Throughout the history all fingers were used for indicating the marital status of the wearer and this includes fingers on feet too. For instance, even today in several parts of India two (!) rings are placed on both second (most often) or other toes of both feet of a married woman and these rings are called Birchiya.





What about other rings?


While the engagement ring is usually the most dominant and expensive of all, we should mention other rings suggesting the intimate status of the wearer.

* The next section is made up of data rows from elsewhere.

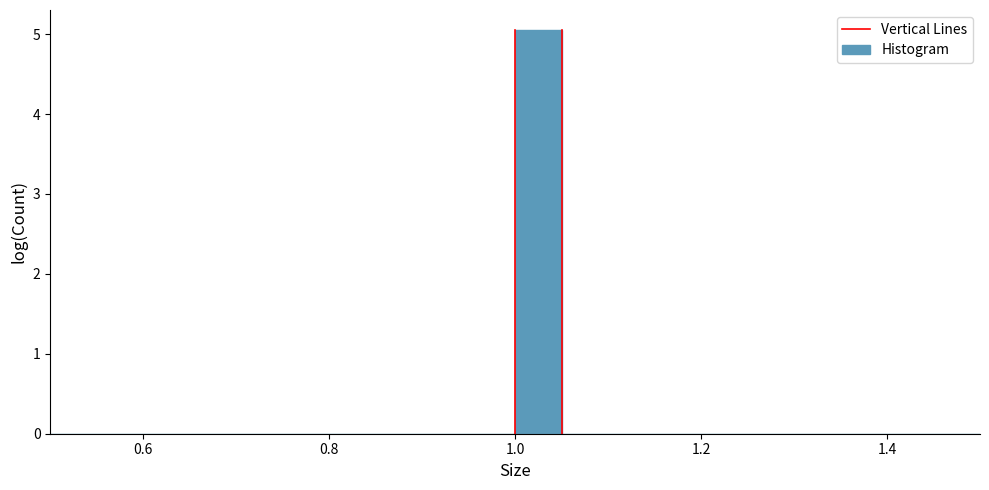

Read against the x-axis, roughly where is the centre of the tallest bar?

1.02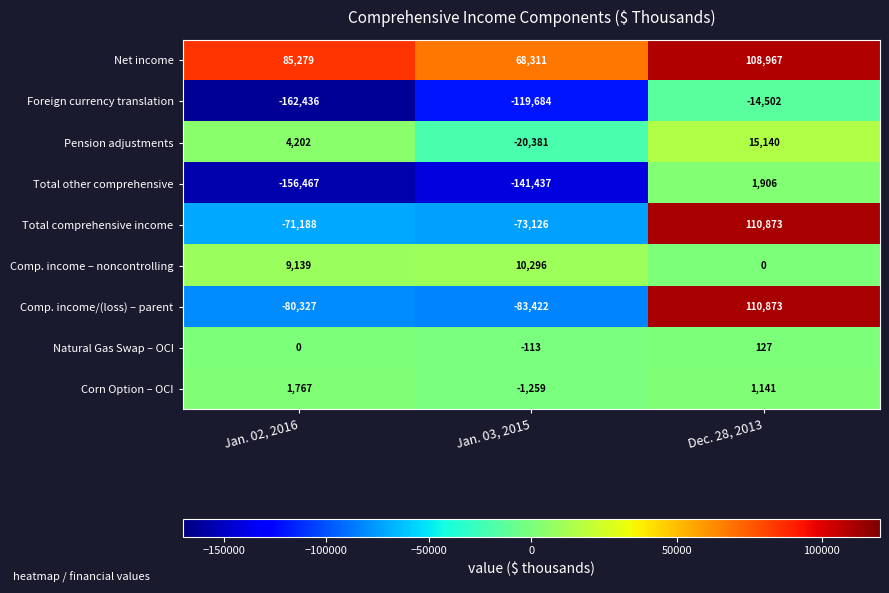

What value does the Comp. income/(loss) – parent series have at Jan. 02, 2016?

-80327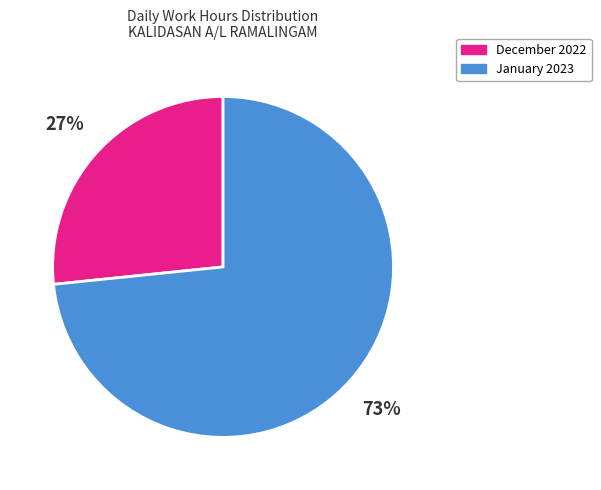

Combined, do December 2022 and January 2023 account for over 50%?

Yes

In some North European countries three rings can be worn at the same time: first for engagement, second for wedding and third for the birth of the first child. This caught up in parts of USA too, where we can often see offers of ring sets, instead of engagement rings. A typical set consists of three rings, just like in already mentioned Scandinavian countries with slightly varying reason for the third, often called eternity ring, which is given at birth of the child or at the first anniversary.


Some wedding sets are made of two rings only - classic e-ring with a stone and double band wedding ring, with enough place to nest it between the bands. Or you may have both rings single banded and this is the situation where the question which comes first and which second on the finger. Majority believe the wedding gift should come first, because it is where it is closer to the heart.


Maybe you will be told just before the marriage to move engagement ring from left to right hand to make place for wedding ring and then put it back, this time over the wedding band, so the stone could protect the wedding. A w-ring should stay on forever, right? If you decide to do just the opposite for any reason, don't worry, marriage police won't come after you.


Even if you decide to use the same ring as for engagement and the wedding, it's okay. In several cultures this is absolutely an usual thing. However there is one more ring to mention. It is called a promise ring and is in most cases worn by both partners who decided to 'promise' each other, but are not formally engaged yet. Some promise rings are also called purity rings or chastity rings and are worn as a sign of abstinence before the wedding.




All Right, Which Hand Is For Wedding Ring?


Again, to some people a left hand is an obvious choice. For romantics it's closer to the heart, for practical ones we can add more than 80 percent of people use right hand much more, so a jewelry would be safer on the left. But there are other options as well.


For the practical reason above some left handers decide to wear a wedding band on their right hands. Depending on cultural heritage, for instance some parts of Austria, Belgium, Germany and East Europe and South America the right hand is sometimes also the first choice. One of the reasons may be very old belief so important sign should be worn on the better (right, not wrong) hand. In Latin the name for left is 'sinister', what can be translated as ominous or evil. Left hand is in many parts of the world still closely associated with bad things, evil forces and even a Satan.


So there is no definite answer on this question. One of alternative options is to hang it on a chain. It can be close to your heart this way too!